Luckily there had only been him in his house. He always slept late into the afternoon and his girlfriend hadn’t spent the night. She had paused in his garden to admire the sunflowers. She was a good gardener, Cassie couldn’t deny that, and they did bring some colour to the house. She’d crept through the back door, always left unlocked, and took note of the dirty dishes (she hasn’t been here for a few days, Cassie had thought with a sneer) piled in the sink. Custard, mushy peas, noodles stuck to the bowls and a pan of whatever the hell that had been, left an odour that made her stomach turn. More dirty plates and a mug on the table in the living room. She was certain if she tried picking them up they would be stuck to the glass surface. The third step always creaked so she stepped over that and noticed a new odour floated at the top of the stairs. This was a smell of dirty underwear; sweat that had dried, clothes shoved under the great double bed that his lazy arse was spread across. She tried her best not to step on any of it but clothes were scattered all over. Another crusty bowl and a couple of squashed cans were by the bed, not helping the smell. As she leant over him, she held her breath to stop herself sucking in his sickly sweet unbrushed breath.

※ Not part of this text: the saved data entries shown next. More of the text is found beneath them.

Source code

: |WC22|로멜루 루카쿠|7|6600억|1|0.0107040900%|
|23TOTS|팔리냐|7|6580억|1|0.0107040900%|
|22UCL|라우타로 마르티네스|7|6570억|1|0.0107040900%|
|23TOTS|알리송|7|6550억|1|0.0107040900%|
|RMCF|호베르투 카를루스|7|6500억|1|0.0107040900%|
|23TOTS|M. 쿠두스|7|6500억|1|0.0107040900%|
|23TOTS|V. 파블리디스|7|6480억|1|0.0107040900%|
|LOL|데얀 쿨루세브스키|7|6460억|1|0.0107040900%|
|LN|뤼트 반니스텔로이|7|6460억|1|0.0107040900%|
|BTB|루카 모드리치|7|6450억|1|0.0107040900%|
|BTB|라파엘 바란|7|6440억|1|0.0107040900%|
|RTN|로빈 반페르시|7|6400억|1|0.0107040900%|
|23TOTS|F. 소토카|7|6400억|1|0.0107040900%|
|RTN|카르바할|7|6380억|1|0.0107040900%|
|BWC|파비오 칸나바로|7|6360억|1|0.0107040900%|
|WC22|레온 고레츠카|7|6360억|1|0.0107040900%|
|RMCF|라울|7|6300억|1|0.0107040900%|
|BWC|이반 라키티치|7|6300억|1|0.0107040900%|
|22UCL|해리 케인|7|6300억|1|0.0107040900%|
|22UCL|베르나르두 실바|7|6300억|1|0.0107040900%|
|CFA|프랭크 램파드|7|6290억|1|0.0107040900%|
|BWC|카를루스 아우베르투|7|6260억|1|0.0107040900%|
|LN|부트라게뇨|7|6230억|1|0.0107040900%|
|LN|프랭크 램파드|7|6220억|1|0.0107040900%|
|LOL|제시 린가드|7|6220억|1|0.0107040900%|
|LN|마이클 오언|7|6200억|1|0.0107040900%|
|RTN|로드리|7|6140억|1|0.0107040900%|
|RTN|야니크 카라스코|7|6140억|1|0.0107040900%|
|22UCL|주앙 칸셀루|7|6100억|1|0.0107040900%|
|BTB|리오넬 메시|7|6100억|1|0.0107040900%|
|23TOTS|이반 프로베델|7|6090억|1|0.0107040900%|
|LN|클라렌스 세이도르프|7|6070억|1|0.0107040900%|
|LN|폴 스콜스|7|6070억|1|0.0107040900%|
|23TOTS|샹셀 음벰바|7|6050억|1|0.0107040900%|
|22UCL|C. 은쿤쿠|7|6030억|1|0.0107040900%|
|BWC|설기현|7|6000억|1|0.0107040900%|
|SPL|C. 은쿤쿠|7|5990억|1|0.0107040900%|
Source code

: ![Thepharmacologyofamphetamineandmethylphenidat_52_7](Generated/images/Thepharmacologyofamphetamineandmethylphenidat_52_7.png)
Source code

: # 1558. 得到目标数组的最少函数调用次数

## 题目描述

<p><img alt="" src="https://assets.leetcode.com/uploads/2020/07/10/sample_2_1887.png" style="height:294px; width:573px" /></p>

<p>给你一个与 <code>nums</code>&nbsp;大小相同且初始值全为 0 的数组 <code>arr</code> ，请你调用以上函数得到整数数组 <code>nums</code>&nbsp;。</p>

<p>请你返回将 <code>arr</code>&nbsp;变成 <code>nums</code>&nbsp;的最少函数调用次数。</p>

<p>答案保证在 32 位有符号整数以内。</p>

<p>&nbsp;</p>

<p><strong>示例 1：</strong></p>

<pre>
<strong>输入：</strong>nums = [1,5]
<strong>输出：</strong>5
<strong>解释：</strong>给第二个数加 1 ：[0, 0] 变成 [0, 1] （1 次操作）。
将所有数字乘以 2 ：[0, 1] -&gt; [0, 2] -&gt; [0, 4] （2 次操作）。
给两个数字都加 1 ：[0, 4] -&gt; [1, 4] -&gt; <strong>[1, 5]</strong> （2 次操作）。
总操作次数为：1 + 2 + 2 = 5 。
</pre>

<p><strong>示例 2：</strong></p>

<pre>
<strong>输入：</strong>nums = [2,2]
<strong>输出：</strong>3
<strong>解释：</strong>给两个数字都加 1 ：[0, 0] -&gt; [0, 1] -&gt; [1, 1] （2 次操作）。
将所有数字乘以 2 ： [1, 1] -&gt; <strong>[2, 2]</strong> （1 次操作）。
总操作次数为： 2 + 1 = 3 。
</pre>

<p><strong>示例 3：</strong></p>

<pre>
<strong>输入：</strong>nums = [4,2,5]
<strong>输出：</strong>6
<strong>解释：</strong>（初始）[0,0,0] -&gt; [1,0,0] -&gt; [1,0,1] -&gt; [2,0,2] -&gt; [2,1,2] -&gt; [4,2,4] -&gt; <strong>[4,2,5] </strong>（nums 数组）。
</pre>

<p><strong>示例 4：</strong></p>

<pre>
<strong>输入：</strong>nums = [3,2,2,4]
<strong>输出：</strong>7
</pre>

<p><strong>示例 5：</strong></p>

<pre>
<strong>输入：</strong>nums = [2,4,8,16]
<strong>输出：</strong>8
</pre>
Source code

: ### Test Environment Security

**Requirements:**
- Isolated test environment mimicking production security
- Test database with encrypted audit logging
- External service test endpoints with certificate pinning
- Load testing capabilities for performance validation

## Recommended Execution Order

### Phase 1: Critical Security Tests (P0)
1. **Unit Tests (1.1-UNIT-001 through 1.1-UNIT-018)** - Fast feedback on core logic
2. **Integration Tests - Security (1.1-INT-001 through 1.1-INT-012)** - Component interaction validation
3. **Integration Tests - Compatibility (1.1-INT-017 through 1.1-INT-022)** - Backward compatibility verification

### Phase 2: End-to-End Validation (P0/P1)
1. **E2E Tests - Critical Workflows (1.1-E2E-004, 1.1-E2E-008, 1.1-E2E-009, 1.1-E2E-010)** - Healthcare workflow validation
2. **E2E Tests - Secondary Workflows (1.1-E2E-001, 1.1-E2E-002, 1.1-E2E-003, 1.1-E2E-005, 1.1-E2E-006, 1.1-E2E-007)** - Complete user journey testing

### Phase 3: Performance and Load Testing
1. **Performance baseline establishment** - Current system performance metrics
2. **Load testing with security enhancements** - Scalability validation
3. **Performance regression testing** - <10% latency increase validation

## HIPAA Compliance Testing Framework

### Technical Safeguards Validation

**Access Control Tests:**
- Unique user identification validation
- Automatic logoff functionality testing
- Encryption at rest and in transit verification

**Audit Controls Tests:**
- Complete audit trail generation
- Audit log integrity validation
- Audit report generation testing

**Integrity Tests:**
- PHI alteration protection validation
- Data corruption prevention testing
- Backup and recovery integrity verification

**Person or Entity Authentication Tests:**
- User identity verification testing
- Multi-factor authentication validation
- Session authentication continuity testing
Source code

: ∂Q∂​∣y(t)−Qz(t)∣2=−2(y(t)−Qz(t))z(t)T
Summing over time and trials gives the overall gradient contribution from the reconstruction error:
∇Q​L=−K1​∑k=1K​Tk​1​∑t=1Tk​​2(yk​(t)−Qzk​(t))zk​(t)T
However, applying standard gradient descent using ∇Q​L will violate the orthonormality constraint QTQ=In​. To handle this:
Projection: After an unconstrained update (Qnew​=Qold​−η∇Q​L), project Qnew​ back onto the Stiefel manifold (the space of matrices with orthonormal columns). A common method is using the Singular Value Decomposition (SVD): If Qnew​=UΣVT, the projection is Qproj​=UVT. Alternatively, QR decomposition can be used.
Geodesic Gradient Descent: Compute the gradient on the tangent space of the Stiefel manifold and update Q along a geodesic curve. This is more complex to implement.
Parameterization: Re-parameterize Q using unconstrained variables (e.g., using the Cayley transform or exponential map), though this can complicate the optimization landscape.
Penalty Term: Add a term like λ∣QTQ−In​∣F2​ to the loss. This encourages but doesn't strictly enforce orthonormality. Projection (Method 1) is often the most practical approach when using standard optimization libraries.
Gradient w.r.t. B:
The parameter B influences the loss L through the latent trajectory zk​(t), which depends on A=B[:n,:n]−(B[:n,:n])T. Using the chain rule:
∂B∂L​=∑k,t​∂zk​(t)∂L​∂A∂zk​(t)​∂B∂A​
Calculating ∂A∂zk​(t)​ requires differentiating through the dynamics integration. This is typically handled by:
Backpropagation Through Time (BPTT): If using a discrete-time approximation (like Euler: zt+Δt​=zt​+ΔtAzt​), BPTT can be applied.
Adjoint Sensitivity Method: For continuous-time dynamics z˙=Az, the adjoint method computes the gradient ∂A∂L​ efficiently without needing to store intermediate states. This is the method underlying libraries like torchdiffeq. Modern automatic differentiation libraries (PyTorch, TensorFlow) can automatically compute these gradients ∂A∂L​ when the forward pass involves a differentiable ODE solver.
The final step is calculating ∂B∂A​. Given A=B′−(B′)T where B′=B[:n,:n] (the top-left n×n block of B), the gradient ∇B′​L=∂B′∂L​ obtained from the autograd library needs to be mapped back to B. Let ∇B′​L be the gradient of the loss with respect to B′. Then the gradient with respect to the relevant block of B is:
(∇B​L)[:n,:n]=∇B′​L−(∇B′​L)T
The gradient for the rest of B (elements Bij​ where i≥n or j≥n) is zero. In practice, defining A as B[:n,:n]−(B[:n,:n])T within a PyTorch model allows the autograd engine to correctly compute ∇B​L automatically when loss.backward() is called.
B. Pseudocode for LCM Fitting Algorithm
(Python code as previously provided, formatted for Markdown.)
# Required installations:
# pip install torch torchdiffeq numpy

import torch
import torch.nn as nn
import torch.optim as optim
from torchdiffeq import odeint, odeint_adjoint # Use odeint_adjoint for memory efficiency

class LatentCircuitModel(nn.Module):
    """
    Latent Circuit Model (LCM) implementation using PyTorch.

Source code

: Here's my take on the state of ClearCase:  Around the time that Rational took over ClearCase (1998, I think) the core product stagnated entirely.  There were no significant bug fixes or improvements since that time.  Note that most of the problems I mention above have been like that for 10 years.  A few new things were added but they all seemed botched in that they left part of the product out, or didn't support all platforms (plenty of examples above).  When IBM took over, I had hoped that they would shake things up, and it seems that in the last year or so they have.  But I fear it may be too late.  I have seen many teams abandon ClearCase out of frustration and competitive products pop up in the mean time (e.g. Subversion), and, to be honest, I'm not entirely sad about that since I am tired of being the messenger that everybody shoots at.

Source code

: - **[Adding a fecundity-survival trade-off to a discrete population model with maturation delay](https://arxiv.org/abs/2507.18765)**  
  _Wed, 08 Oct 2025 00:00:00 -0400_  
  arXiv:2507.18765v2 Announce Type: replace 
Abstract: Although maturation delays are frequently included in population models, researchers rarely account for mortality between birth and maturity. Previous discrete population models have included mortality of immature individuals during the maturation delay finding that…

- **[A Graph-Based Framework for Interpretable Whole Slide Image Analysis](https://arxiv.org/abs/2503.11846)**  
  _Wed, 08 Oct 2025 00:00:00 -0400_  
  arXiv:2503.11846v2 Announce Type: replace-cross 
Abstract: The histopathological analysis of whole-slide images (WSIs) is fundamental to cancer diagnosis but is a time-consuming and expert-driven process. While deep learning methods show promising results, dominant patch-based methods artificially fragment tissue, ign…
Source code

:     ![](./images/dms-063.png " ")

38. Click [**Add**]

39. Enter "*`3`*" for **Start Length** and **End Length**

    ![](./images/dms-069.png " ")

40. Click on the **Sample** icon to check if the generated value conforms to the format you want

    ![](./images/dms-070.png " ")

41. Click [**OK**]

A pillow had been pushed to the side in the night and she snatched it up in her gloved hands. Lightly, gently, almost tenderly, she placed it on his face and brought the heavy object out of the pocket of her boiler suit. Aiming it to his temple she pulled and a sharp sound burst in the room for a short second. She calmly placed the weapon back in her pocket and folded the pillow up as the red seeped through its material. Lucky there was no one around as she shoved the body into the boot of her car. Lucky there was no one around when she pulled the body from the boot of her car and chucked it into the hole she’d spent two days digging up.
The sunflowers looked lovely when they grew.